Откуда мне знать. Всё старое просто… есть.
— В нём почти не осталось плёнки, — говорю я.
— Достаточно для селфи?
— Э… селфи?
— Ты знаешь! — говорит она, улыбаясь мне. — Мы прижимаем щёки друг к другу, отводим камеру от лица, улыбаемся и щёлкаем. Вуаля!
— Селфи, — говорю я, кивая теперь, когда понимаю. — Да. Пожалуй, мы сделаем его. Осталось три кадра.
— Один Кэсс, один Бринн, одно селфи, — произносит она нараспев.
У Бринн красивый голос.
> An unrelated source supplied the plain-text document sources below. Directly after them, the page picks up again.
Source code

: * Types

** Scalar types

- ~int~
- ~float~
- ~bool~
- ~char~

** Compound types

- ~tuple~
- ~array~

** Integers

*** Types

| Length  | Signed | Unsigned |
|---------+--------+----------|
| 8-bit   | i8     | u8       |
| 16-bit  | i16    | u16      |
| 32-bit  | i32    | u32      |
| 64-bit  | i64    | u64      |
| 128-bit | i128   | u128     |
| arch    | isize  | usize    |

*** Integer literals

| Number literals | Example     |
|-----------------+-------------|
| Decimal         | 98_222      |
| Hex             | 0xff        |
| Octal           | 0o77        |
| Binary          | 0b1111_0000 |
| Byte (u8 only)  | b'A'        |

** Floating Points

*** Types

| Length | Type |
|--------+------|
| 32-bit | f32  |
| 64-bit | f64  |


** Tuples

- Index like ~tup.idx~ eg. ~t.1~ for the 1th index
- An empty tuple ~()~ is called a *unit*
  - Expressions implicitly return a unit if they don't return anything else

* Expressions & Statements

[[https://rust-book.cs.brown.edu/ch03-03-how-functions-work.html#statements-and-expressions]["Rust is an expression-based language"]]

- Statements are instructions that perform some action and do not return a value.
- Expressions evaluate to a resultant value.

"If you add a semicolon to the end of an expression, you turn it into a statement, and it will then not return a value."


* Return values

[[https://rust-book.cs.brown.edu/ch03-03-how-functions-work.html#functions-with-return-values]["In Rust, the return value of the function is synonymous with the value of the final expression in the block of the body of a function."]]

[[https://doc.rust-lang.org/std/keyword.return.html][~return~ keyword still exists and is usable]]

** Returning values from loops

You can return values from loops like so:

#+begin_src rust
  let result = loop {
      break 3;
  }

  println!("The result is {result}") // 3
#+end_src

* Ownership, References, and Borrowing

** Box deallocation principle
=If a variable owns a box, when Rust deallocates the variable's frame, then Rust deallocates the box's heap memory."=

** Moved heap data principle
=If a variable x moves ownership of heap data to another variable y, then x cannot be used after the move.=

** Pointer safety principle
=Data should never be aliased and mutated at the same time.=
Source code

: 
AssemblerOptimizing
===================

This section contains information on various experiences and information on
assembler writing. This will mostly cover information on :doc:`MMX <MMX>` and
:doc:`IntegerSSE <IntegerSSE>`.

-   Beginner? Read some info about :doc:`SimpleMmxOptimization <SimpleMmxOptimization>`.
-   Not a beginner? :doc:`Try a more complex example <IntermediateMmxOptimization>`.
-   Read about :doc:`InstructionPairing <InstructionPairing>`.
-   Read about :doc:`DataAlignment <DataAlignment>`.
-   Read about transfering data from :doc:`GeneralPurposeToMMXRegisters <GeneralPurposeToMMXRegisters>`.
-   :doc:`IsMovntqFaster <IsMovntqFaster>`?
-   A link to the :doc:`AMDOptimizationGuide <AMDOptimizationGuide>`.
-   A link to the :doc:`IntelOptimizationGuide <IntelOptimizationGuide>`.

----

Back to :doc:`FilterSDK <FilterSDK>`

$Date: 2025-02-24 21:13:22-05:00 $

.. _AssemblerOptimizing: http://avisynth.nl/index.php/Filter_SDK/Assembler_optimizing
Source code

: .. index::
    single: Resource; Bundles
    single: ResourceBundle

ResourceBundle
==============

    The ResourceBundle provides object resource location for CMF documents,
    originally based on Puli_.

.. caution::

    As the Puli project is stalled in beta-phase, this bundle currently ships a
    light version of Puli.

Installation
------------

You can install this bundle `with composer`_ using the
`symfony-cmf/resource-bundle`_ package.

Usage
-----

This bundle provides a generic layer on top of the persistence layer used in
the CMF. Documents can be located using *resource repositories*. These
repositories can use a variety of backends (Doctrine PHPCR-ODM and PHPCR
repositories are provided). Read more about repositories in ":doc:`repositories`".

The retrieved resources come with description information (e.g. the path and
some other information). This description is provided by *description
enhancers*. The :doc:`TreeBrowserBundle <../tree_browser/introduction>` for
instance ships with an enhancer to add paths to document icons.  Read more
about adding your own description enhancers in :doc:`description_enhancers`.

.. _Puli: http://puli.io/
Раз или два, когда я играл Битлз на старой гитаре деда, она подпевала мне, и я старался петь тише, чтобы слышать её.
— Мы могли бы развести костёр завтра вечером, — предлагаю я. — Я достану свою гитару.
— Звучит хорошо.
— Ты будешь петь?
Она кивает.
— Если ты сыграешь «Битлз», я спою.
— Тогда я сыграю «Битлз», — говорю я, когда мы выходим из леса и оказываемся у пруда Харрингтон. — Почему бы нам не расстелить одеяло на твоём камне?
— Мой камень? — говорит она, улыбаясь мне и щурясь от солнца.
Я целую её сладкие губы, один, два, три раза, прежде чем поцеловать кончик её носа.
— Камень Бринн.
— Кэсс Бринн, — шепчет она хриплым голосом, её губы скользят по моей щеке.
Эти два простых слова заставляют что-то внутри меня сильно сжаться, и это почти болезненно, как быстрый пинок в живот.
Ненадолго.
Ненадолго.
— Да, — бормочу я. Я отпускаю её руку и иду через высокую траву к большому плоскому камню. Я раскладываю любимое мамино красное шерстяное покрывало в клетку. — Хочешь сначала пообедать?
Она поднимает корзину для пикника и передаёт мне.
— Нет.
— Не голодна?
— С тех пор как ты сегодня утром упомянул про мытьё моих волос, я едва могу думать о чём-нибудь ещё. Пожалуйста… — она вздыхает со страстным желанием, и мой член подпрыгивает в моих плавках.
— Да, — отвечаю я, поворачиваясь к сумке, чтобы достать шампунь. — Давай вымоем их.
Когда я оборачиваюсь, она стягивает мамины шорты со своих кремово-белых ног. Она выходит из них и бросает мне.
— Кто последний, тот тухлое яйцо!
Хихикая, она бежит к пруду, прыгает в него и почти сразу же погружается в воду с головой, хотя я знаю, что там должно быть холодно. Ледниковые пруды в северной части штата Мэн редко бывают тёплыми, даже в июле. Когда её голова появляется на поверхности, она дышит с трудом, но всё ещё смеётся. Я тянусь за шею и стаскиваю футболку через голову, затем, держа в руке бутылку шампуня, прыгаю с камня в пруд. Он чертовски холодный, но освежает в такой солнечный день, и я поднимаюсь на поверхность, смеясь, как и Бринн.